Glennerster A, Fitzgibbon A W, Hansard M E, 2000, "Calibrated direction of heading" Perception 29 ECVP Abstract Supplement
Calibrated direction of heading
A Glennerster, A W Fitzgibbon, M E Hansard
It has long been assumed that the visual system analyses retinal flow by decomposing it into rotational and translational flow (Longuet-Higgins and Prazdny, 1980 Proceedings of the Royal Society, Series B 208 385 - 397), where translational flow specifies heading direction. For a fixating observer, rotational and translational flow are tightly linked to one another, suggesting alternative heuristics may be used.
Here we show how the following information can be computed, with increasing levels of precision.
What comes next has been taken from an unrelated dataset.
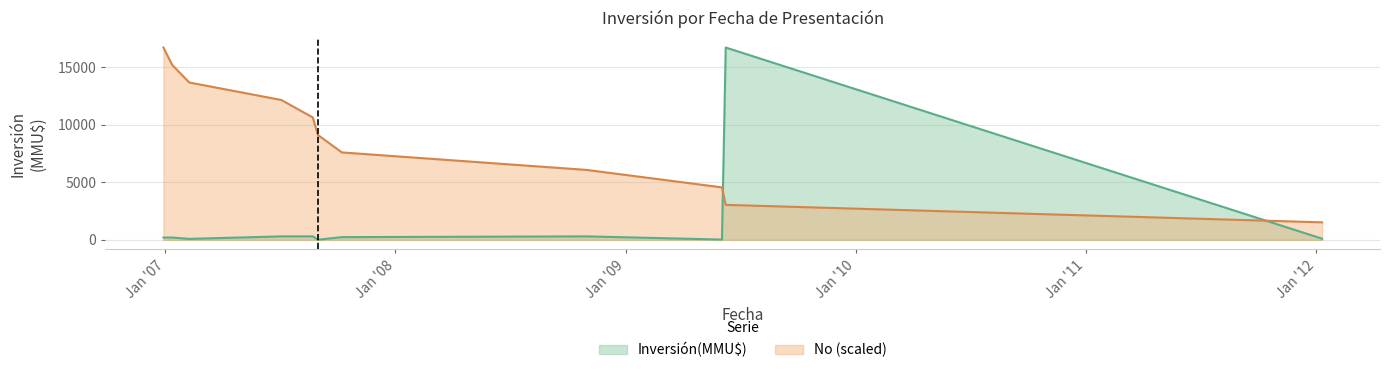

How many data points are above 9128?

6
For a set of translations in the base plane (containing the fixation point and the translating optic centre): (i) divide the translations into two groups with respect to the fixation point, for example 'left' and 'right'; (ii) recover the component of translation perpendicular to the line of sight up to some unknown scale factor (k1) and the component along the line of sight up to a different scale factor (k2); and (iii) recover the ratio k1:k2 , providing a fully calibrated estimate of the directions of heading. Two elements of this scheme support it as a biologically plausible hypothesis. First, it is valuable if the observer maintains fixation on a point as (s)he moves. Second, there are intermediate stages, each providing useful information.